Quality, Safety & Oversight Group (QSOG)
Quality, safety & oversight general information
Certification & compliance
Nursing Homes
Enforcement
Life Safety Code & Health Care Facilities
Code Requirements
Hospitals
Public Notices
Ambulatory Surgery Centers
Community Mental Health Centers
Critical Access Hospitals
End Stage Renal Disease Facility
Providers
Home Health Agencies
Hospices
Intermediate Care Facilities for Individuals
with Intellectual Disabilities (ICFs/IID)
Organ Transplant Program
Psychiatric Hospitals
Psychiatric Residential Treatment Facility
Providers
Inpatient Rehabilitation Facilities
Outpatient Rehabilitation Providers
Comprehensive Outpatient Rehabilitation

» **Exercise directions**: Update the data by putting "Suppliers" in place of "Providers" everywhere it occurs, and leave everything else unchanged.

» **Your solution**:
Quality, Safety & Oversight Group (QSOG)
Quality, safety & oversight general information
Certification & compliance
Nursing Homes
Enforcement
Life Safety Code & Health Care Facilities
Code Requirements
Hospitals
Public Notices
Ambulatory Surgery Centers
Community Mental Health Centers
Critical Access Hospitals
End Stage Renal Disease Facility
Suppliers
Home Health Agencies
Hospices
Intermediate Care Facilities for Individuals
with Intellectual Disabilities (ICFs/IID)
Organ Transplant Program
Psychiatric Hospitals
Psychiatric Residential Treatment Facility
Suppliers
Inpatient Rehabilitation Facilities
Outpatient Rehabilitation Suppliers
Comprehensive Outpatient Rehabilitation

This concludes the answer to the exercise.